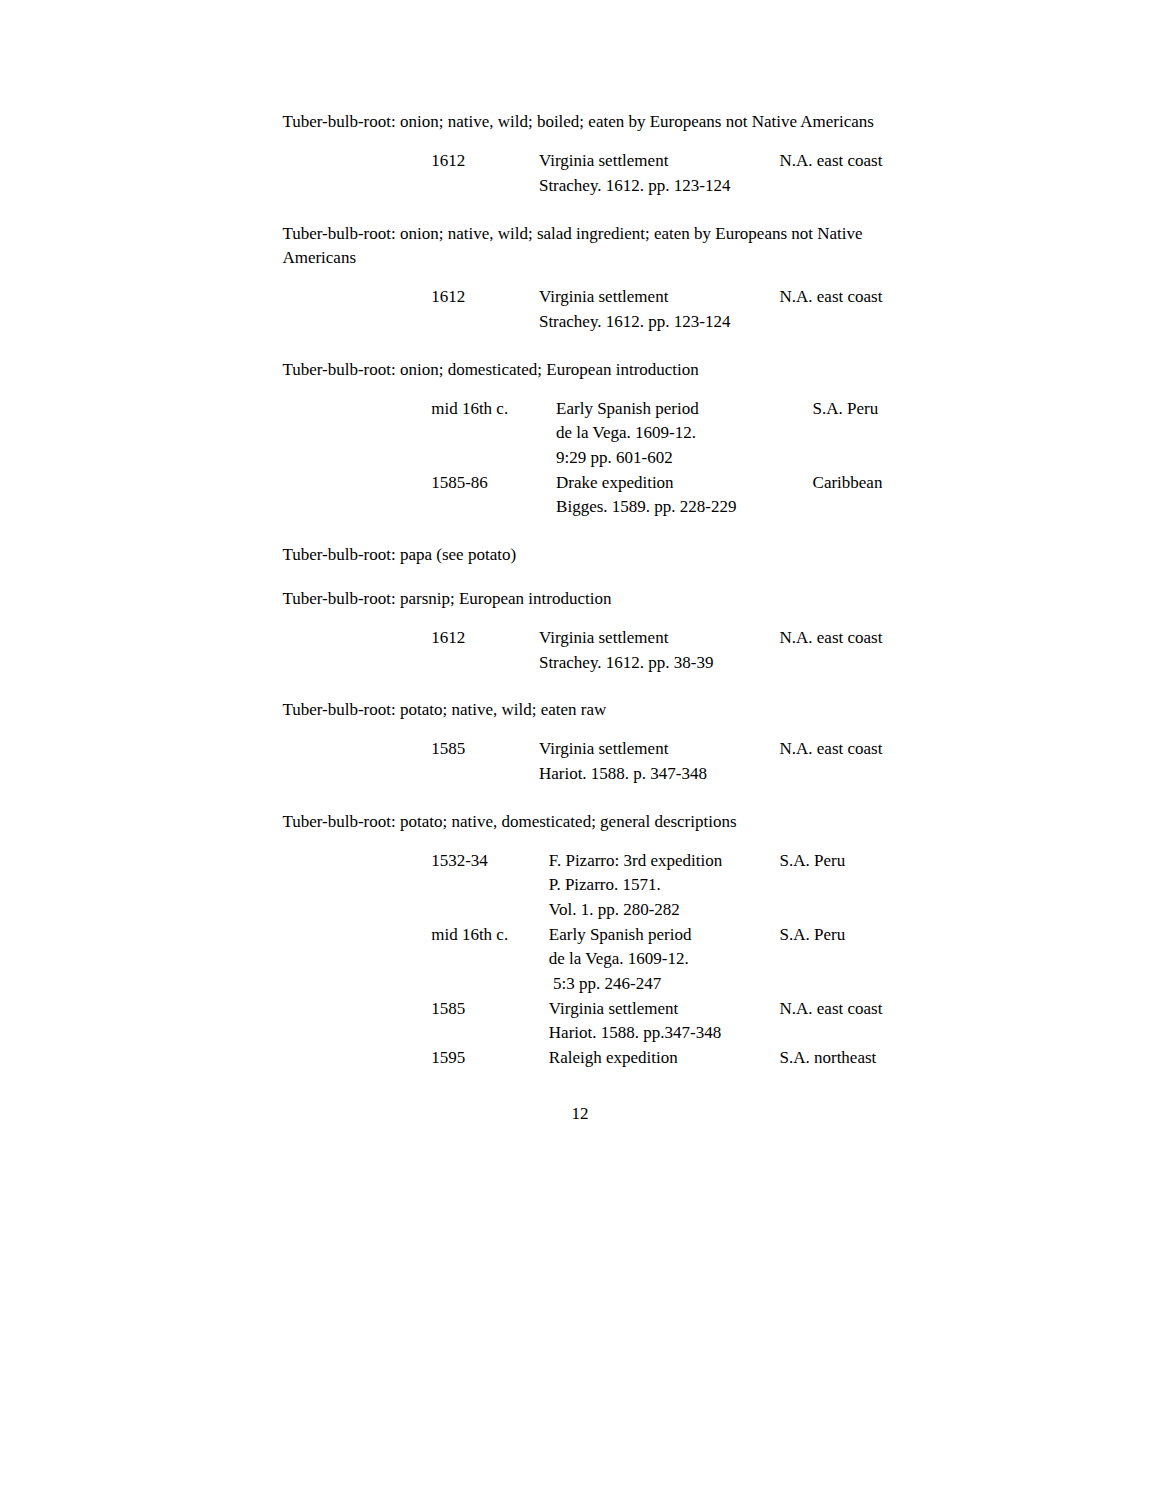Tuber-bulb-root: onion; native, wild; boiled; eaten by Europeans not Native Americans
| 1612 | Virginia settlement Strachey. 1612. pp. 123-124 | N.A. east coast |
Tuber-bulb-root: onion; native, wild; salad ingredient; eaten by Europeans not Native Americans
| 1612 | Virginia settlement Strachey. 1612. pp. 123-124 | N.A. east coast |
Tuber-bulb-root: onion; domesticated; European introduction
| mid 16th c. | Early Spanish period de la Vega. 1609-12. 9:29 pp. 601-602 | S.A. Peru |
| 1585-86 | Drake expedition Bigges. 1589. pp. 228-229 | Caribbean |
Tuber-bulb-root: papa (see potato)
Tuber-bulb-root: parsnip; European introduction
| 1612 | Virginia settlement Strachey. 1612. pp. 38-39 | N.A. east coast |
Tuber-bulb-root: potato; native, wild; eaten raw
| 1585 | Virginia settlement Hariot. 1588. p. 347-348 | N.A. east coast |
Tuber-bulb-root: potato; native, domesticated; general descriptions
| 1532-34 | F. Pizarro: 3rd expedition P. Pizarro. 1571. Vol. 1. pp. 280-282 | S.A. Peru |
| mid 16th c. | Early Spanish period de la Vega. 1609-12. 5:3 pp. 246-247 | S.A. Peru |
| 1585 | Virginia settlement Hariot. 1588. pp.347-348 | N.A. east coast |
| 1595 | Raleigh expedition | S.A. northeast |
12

> [Problem]
Whenever the word "expedition" shows up in a line above, copy that line.

> [Answer box]
| 1585-86 | Drake expedition Bigges. 1589. pp. 228-229 | Caribbean |
| 1532-34 | F. Pizarro: 3rd expedition P. Pizarro. 1571. Vol. 1. pp. 280-282 | S.A. Peru |
| 1595 | Raleigh expedition | S.A. northeast |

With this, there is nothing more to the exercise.